▶ ACTIVITY
Below are records to return verbatim; the pictures are to be dropped.

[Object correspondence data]
----------

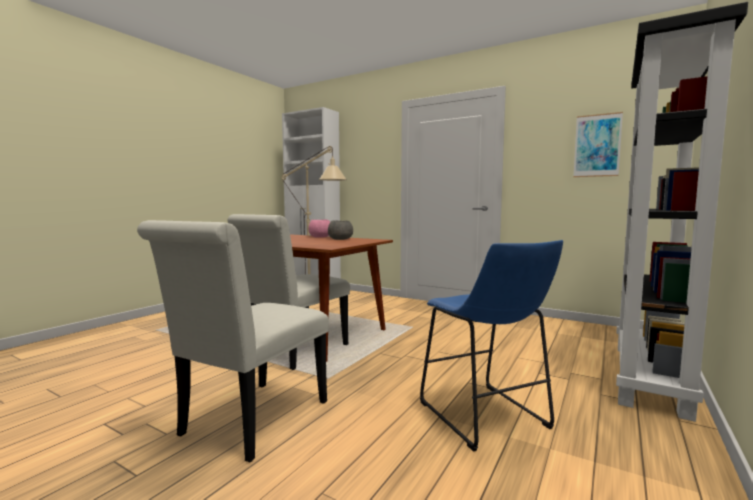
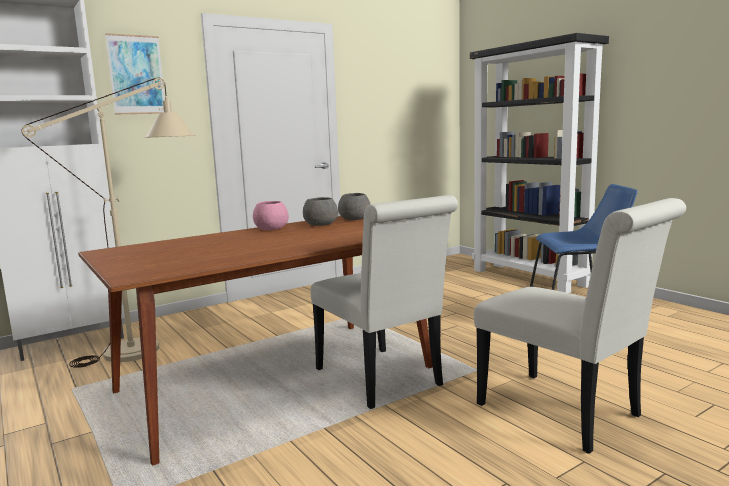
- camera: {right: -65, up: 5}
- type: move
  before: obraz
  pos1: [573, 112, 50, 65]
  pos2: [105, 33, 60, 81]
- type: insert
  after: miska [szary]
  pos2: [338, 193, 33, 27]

----------

▶ SOLUTION TO THIS PROBLEM
- camera: {right: -65, up: 5}
- type: move
  before: obraz
  pos1: [573, 112, 50, 65]
  pos2: [105, 33, 60, 81]
- type: insert
  after: miska [szary]
  pos2: [338, 193, 33, 27]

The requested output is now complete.